#### Goal of the exercise
The answer must consist of every line below that holds the word "POTRDILO".

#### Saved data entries

****************************************

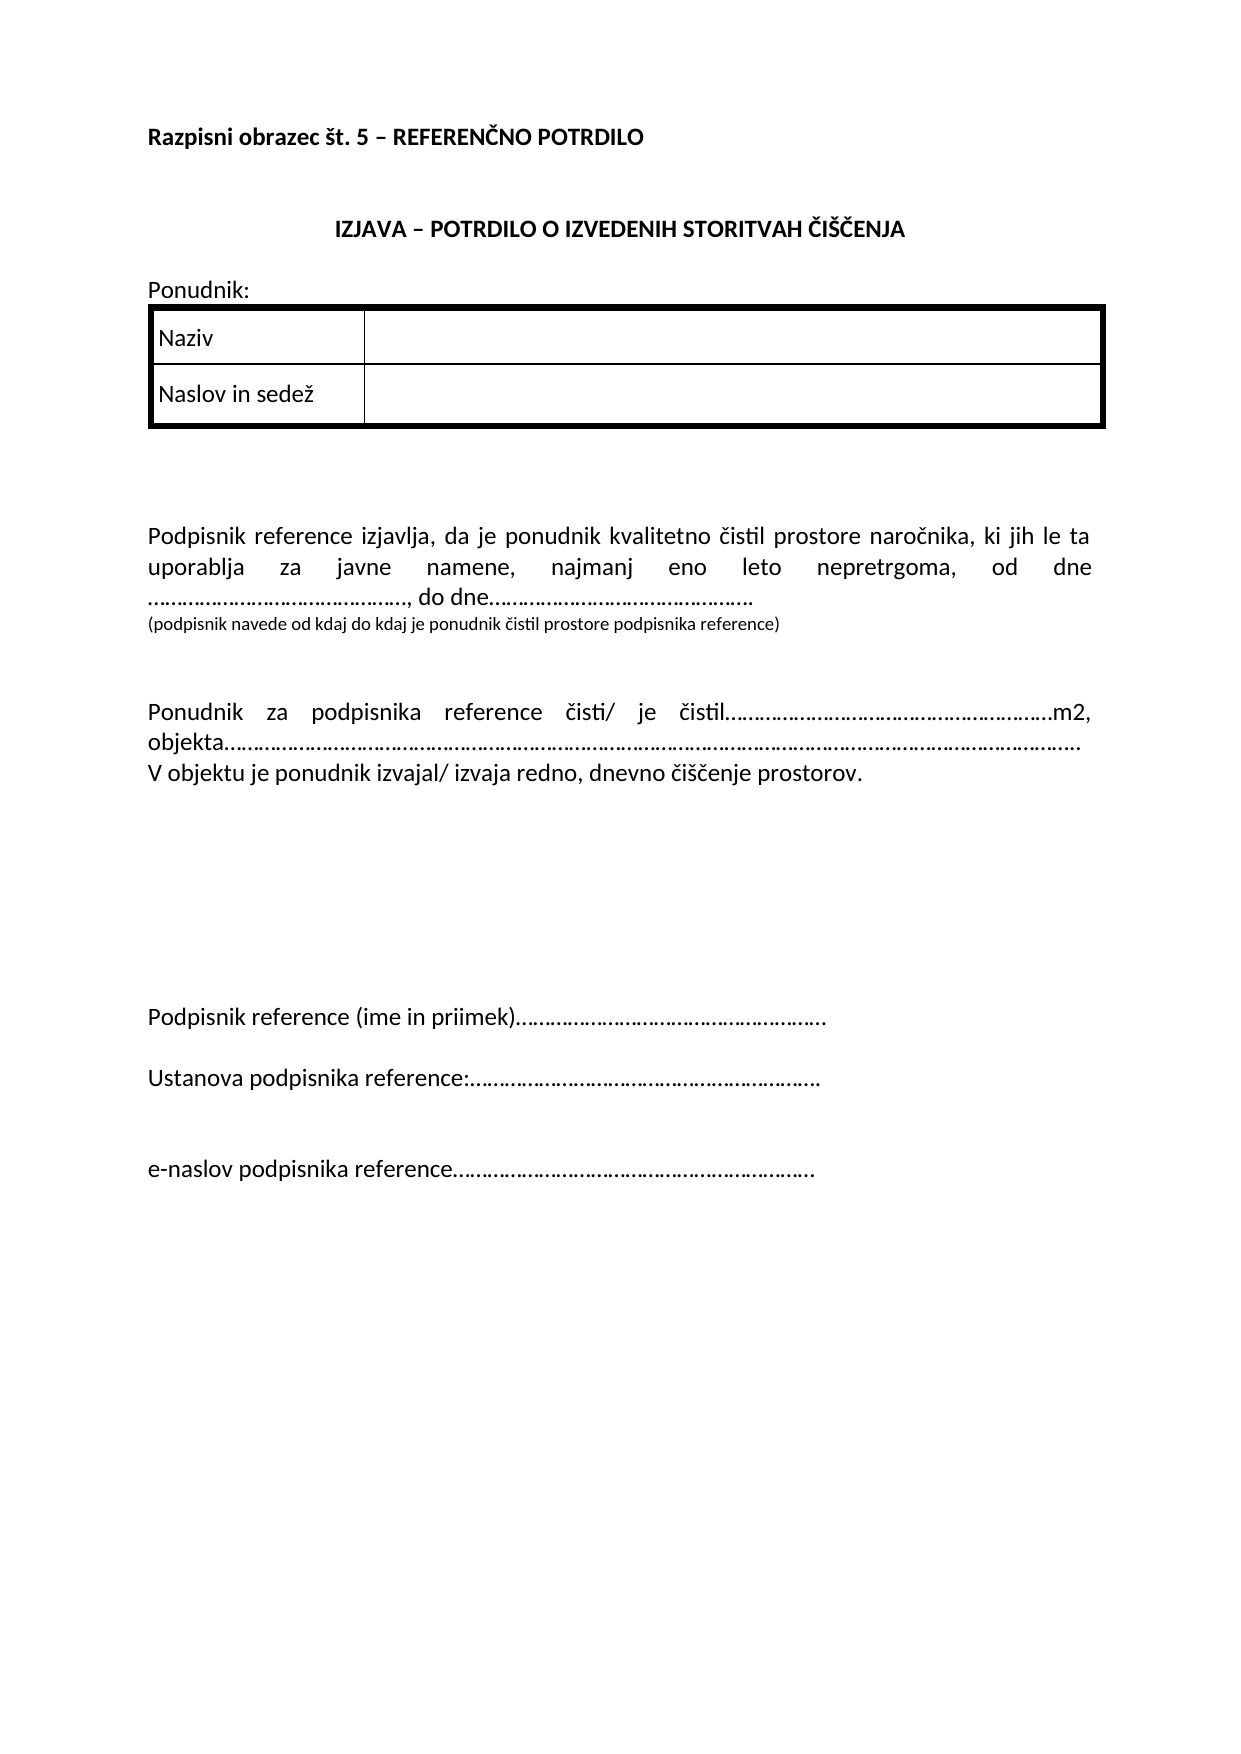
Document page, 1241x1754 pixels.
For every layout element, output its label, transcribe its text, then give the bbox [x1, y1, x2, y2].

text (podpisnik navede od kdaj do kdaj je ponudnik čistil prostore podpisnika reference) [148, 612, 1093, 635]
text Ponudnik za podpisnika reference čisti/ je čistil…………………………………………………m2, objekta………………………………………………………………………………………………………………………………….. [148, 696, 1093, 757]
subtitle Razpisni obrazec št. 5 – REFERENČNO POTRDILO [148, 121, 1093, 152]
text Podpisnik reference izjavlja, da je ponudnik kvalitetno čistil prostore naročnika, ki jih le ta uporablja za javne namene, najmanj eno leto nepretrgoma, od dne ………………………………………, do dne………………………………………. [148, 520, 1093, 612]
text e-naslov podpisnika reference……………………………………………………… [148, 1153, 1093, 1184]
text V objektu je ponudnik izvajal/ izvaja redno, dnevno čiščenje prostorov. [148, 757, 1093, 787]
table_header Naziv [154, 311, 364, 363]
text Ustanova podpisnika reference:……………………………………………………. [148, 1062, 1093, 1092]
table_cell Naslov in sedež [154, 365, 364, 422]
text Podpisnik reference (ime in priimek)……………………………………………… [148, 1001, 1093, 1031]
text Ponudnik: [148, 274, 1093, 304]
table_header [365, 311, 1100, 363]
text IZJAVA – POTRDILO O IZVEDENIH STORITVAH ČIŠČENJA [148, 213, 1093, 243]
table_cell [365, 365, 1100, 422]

****************************************

#### Written response
subtitle Razpisni obrazec št. 5 – REFERENČNO POTRDILO [148, 121, 1093, 152]
text IZJAVA – POTRDILO O IZVEDENIH STORITVAH ČIŠČENJA [148, 213, 1093, 243]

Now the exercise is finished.